Every city has a signature bar that personifies its attitude, atmosphere and the personality of its people. Manchester’s is the Temple of Convenience.
Its name will be demystified with a visit, as the Temple is housed underground in a former public toilet.
The Temple was a favourite of indie band Elbow’s frontman Guy Garvey when he lived in Manchester. In the band’s song ‘Grounds for Divorce’ he describes it as “a hole in my neighbourhood down which of late I cannot help but fall”.
Following years of intense research, I’m certain that the Temple has the best jukebox in Manchester, although it’s a close call with its sister bar Big Hands.
If you’re experiencing a dark night of the soul during your visit, consult the writing, doodles and nuggets of advice on the Temple’s bathroom walls. Far too genius to be passed off as graffiti, maybe ‘wisdom-drenched toilet murals’ is more fitting.
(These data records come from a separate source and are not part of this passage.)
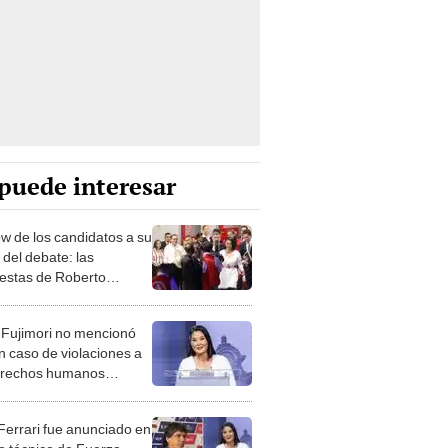
puede interesar
ow de los candidatos a su
 del debate: las
estas de Roberto
ez y Keiko Fujimori ante
edios
 Fujimori no mencionó
n caso de violaciones a
erechos humanos
te su presentación en el
e
Ferrari fue anunciado en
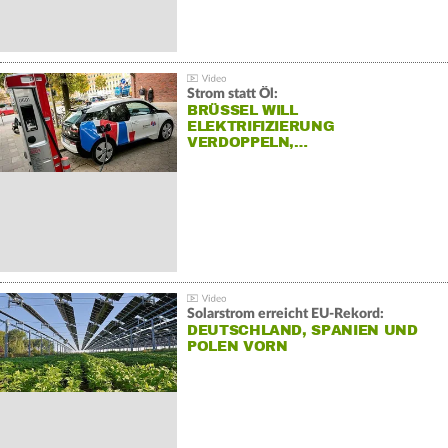
Strom statt Öl:
BRÜSSEL WILL
ELEKTRIFIZIERUNG
VERDOPPELN,…
Solarstrom erreicht EU-Rekord:
DEUTSCHLAND, SPANIEN UND
POLEN VORN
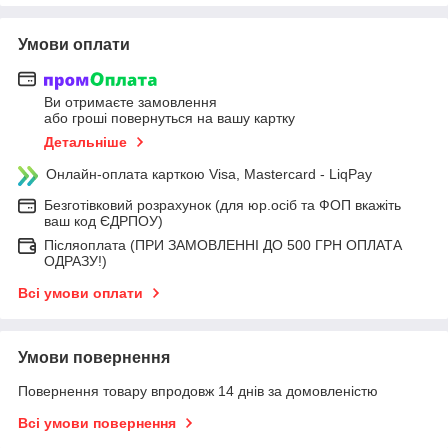
Умови оплати
Ви отримаєте замовлення
або гроші повернуться на вашу картку
Детальніше
Онлайн-оплата карткою Visa, Mastercard - LiqPay
Безготівковий розрахунок (для юр.осіб та ФОП вкажіть
ваш код ЄДРПОУ)
Післяоплата (ПРИ ЗАМОВЛЕННІ ДО 500 ГРН ОПЛАТА
ОДРАЗУ!)
Всі умови оплати
Умови повернення
Повернення товару впродовж 14 днів за домовленістю
Всі умови повернення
Either way, lots of people have been all kinds of drunk in the Temple’s cubicles and their walls are the fine product of Manchester’s wittiest drinkers.
The Temple’s modest but varied international beers (from £ 4.20), lively but intimate atmosphere and one-of-a-kind setting form a rare combination you won’t find anywhere else. In a good way, that is.
Make sure you fall down this much-loved hole while in Manchester.